Selon l’OMS, la Côte d’Ivoire est le deuxième pays le plus touché en Afrique de l’Ouest par la THA avec 673 cas dépistés entre 2000 et 2018 (OMS, 2019). Contrairement aux autres espèces de forêt, « Glossina palpalis palpalis qui est le vecteur majeur de la THA en zone de forêt ivoirienne, s’adapte et se développe dans les territoires modelés par la main de l’Homme » (C. LAVEISSIERE et J-P. KIENOU, 1979, p.11). « C’est ainsi qu’elle a pu adapter son régime alimentaire, malgré les modifications environnementales suscitées par la déforestation au profit des plantations de café et de cacao » (P. FAURET et al., 2018, p.17).
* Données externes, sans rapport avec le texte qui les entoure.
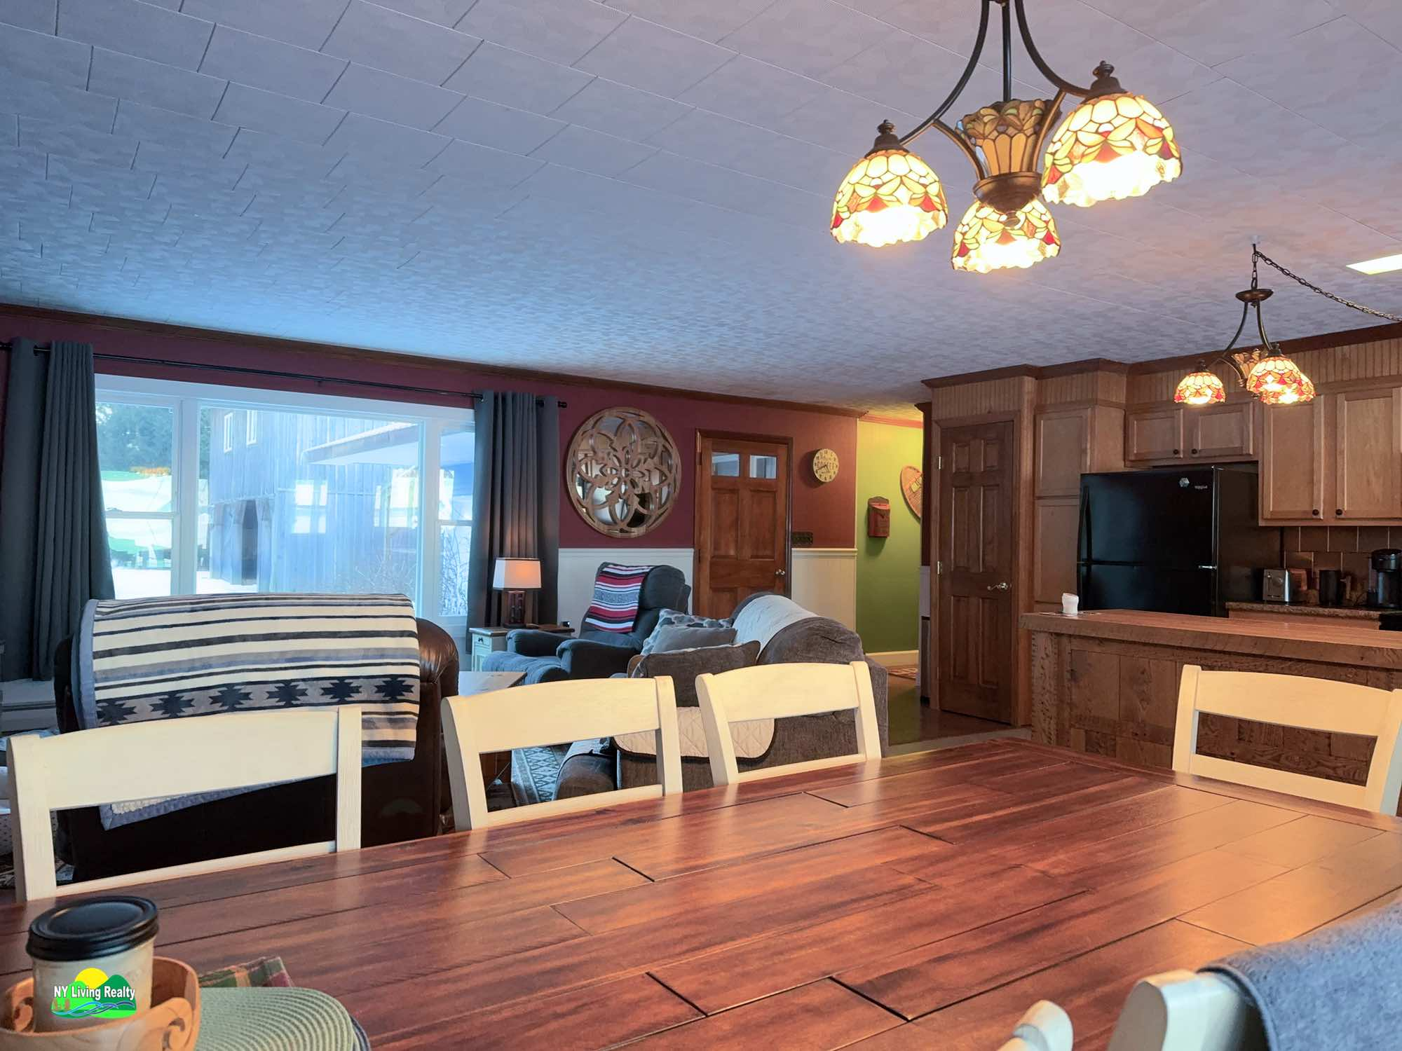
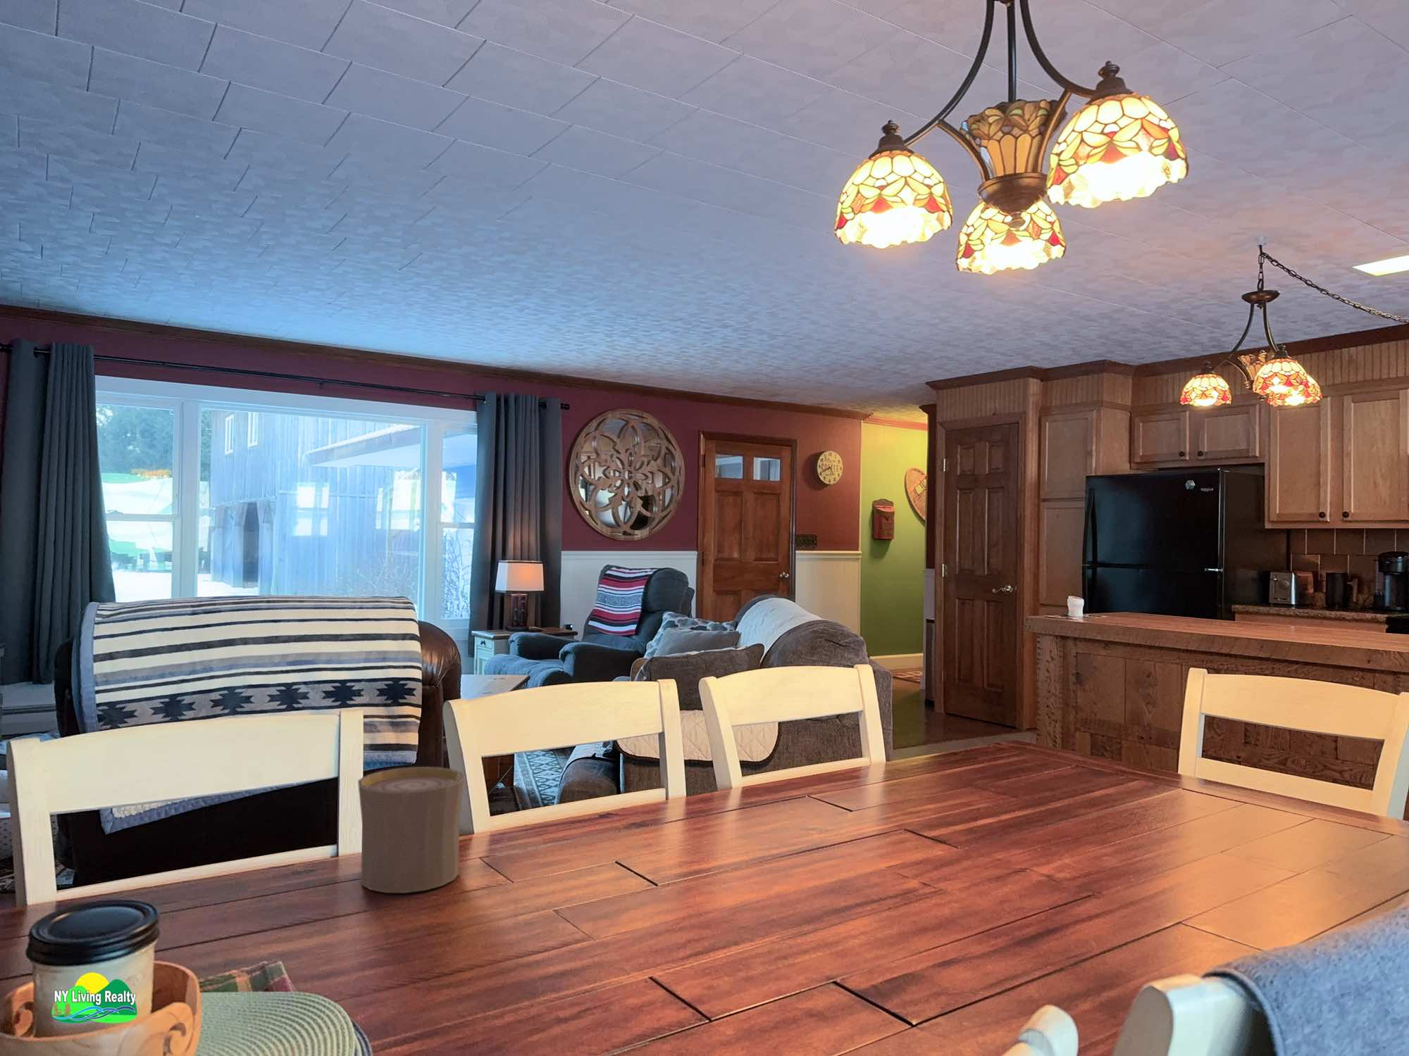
+ cup [357,766,465,893]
La situation de la THA et de la distribution des glossines sont mal connues dans la région de Méagui, qui a pourtant été l’un des derniers grands fronts pionniers de café et de cacao en Côte d’Ivoire autour des années 1980. L’objectif de ce travail est d’apprécier la corrélation entre le niveau d’occupation du sol et la distribution des glossines dans la zone de Méagui. L’étude consiste tout d’abord à faire un état des lieux de l’occupation du sol en 2016. Ensuite, il est question de caractériser la distribution des glossines la même année et enfin d’analyser les rapports entre les types d’occupation du sol et les espèces de glossines dans la zone de Méagui.